I hope you make time to stop and honor yourself, honor the people you love, honor those fighting for survival over a cup of tea.  Cheers to the lessons great and small and learning them in the most unlikely places.

 

Namaste,
Janell

Comments

beautiful

Janell, thank you so much for sharing your perspective through this blog. I love the way your write. Your evocative story of the kids at the shelter scattering and everyone becoming quiet so we could rest and enjoy a cup of tea brought tears to my eyes. Thank you for finding time to make these girls such a priority in your life. They are worth it!

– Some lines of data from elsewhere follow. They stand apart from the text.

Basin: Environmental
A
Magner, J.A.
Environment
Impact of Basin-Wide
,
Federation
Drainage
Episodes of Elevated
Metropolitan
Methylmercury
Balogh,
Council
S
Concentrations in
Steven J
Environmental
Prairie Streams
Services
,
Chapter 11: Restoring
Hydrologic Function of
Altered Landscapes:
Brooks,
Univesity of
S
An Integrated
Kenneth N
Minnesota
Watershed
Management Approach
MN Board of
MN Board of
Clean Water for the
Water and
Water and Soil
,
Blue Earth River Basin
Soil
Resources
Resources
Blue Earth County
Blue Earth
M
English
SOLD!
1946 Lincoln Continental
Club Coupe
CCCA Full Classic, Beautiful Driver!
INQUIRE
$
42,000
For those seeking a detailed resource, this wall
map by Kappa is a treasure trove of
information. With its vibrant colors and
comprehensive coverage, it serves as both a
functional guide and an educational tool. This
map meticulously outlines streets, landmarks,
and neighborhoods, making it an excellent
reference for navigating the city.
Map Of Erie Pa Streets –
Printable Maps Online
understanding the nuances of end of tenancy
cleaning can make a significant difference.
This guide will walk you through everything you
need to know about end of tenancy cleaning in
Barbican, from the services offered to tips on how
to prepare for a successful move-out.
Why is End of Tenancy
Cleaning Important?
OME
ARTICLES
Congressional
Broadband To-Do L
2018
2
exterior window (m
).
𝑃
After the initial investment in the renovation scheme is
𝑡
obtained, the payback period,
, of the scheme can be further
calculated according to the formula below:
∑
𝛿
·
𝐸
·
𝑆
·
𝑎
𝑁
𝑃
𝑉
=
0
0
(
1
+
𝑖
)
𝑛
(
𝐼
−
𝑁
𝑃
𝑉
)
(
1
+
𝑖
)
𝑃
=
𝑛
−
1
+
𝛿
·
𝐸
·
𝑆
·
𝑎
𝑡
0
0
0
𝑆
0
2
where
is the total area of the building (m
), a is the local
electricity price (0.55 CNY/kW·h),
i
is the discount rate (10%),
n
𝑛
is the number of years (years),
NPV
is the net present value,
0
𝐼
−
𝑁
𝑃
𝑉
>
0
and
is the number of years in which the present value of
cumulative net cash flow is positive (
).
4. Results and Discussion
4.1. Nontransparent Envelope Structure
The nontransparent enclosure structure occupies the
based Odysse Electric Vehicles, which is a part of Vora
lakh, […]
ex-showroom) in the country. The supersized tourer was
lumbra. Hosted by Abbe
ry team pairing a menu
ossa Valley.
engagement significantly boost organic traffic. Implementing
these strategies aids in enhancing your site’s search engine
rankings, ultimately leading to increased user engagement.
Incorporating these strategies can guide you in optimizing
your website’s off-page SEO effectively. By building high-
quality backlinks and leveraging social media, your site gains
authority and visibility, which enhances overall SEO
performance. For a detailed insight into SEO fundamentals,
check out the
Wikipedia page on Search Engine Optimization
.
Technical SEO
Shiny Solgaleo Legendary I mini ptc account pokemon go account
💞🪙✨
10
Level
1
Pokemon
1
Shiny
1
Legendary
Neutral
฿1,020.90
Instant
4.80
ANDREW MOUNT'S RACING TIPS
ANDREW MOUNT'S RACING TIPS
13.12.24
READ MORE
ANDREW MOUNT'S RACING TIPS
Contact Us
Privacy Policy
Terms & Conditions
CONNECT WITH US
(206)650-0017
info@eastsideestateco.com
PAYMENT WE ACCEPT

Janell, you have a beautiful

Janell, you have a beautiful way of expressing your passion. You draw us in without knowing who may follow...and lead with grace. The problem is a shocking reality yet I feel that maybe, just maybe, there is hope for change. I am reading Half the Sky, viewing Born into the Brothels, and trying not to turn away...because I want to understand your mission...I want to understand the struggle...As I begin to scratch the surface and educate myself I get this feeling that there is no turning back...

Janell, I agree with the

Janell,
I agree with the above comments, you are a beautiful writer and your description of having tea was vivid. I would have liked to read less of you, your daily life that mirrors all of ours, and heard more about your mission and the children. I'm hoping that is to come.

Hi Betsy Thanks for the

Hi Betsy

Thanks for the response. The entire trip has been blogged about in previous entries. Please check them out!